SEC Division of Examination’s review of ESG investing

      The SEC recently issued a Risk Alert that highlights observations from recent exams of investment advisers, registered investment companies, and private funds offering ESG products and services.

      With this Risk Alert, the SEC is sending a clear message that it will continue to evaluate whether firms are accurately disclosing their ESG investing approaches and have adopted and implemented policies, procedures, and practices consistent with their ESG-related disclosures.

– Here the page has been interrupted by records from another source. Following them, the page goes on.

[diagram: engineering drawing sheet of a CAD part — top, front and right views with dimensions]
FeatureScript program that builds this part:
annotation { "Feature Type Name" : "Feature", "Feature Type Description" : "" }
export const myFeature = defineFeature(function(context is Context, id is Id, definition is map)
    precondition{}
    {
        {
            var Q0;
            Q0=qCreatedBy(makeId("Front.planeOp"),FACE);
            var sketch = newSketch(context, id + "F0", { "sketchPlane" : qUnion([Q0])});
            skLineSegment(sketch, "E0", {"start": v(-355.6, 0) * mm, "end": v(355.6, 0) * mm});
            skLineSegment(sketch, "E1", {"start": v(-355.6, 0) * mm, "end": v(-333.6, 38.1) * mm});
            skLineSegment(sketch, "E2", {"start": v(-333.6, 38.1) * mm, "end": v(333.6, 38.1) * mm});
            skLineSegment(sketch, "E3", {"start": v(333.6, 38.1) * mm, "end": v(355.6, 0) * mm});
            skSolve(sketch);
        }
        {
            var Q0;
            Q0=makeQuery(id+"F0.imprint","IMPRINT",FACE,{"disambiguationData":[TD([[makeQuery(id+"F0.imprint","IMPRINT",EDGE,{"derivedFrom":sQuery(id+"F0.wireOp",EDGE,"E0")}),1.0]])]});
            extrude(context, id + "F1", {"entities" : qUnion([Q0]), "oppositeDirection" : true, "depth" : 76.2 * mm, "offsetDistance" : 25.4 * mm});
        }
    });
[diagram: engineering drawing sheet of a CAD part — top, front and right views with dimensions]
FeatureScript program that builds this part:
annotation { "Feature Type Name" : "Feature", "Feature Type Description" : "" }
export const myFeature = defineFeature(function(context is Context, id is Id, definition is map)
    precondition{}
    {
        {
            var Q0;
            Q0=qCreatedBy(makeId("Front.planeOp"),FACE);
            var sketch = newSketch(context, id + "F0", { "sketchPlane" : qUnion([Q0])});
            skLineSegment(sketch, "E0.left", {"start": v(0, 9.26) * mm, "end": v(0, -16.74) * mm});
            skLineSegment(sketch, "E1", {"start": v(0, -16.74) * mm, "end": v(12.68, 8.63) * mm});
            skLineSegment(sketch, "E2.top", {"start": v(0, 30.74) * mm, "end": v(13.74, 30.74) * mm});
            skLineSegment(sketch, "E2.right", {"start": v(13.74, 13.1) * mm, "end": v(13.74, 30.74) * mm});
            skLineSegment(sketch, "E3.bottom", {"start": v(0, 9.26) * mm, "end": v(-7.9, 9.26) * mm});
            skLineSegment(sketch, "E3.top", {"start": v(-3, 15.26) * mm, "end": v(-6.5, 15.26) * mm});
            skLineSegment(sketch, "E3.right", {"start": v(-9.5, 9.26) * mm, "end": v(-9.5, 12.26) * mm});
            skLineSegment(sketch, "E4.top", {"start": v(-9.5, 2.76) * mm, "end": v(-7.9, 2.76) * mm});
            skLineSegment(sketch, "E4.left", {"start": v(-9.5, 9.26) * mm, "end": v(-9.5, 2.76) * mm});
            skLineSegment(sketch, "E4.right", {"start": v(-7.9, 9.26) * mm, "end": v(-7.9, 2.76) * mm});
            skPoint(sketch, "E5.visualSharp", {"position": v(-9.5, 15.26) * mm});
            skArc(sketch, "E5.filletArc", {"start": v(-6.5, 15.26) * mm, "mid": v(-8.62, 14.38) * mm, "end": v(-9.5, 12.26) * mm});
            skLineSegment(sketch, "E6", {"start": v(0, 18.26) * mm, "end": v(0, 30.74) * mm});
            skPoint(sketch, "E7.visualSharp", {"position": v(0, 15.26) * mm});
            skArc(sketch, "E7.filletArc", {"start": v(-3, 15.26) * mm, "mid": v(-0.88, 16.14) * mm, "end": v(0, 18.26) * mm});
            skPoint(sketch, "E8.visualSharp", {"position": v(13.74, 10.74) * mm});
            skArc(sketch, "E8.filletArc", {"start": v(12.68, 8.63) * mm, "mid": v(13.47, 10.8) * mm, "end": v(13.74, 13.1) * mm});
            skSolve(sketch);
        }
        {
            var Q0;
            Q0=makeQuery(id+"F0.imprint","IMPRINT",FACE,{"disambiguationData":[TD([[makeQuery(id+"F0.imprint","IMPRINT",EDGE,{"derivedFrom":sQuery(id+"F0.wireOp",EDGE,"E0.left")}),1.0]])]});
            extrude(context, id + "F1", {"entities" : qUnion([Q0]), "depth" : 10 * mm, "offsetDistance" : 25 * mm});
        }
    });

      In particular, the SEC will continue to focus on (1) portfolio management, which includes, among other things, a review of policies and procedures related to using ESG terminology, due diligence in selecting investments, and proxy voting; (2) performance advertising and marketing, which includes review of regulatory filings, client presentations, RFPs, and other marketing materials; and (3) compliance programs, which includes a review of the firm’s written policies and procedures and their implementation, compliance oversight, and review of ESG investing practices and disclosures.

      In its examinations, SEC staff have observed instances of potentially misleading statements regarding ESG investing processes and representations regarding the adherence to global ESG frameworks. The Risk Alert notes instances where despite claims to have formal processes in place for ESG investing, firms actually did not have policies and procedures related to ESG investing; or had policies and procedures that did not appear to be reasonably designed, or that were not implemented. The SEC also observed documentation of ESG-related investment decisions that was weak or unclear and compliance programs that did not appear to be reasonably designed to guard against inaccurate ESG-related disclosures and marketing materials.

      The Risk Alerts goes on to describe three characteristics of firms that had effective ESG practices: (1) the firms’ disclosures were clear, precise and tailored to their specific approaches to ESG investing and aligned with the firms’ actual practices; (2) the firms had policies and procedures that addressed ESG investing and covered key aspects of their relevant practices; and (3) the firms had compliance personnel that are knowledgeable about their specific ESG-related practices.

      This Risk Alert is a must read for those entities with ESG product offerings. These firms may also consider adding ESG related items to their routine reviews and/or external, third party mock audits to be sure their ESG claims match reality.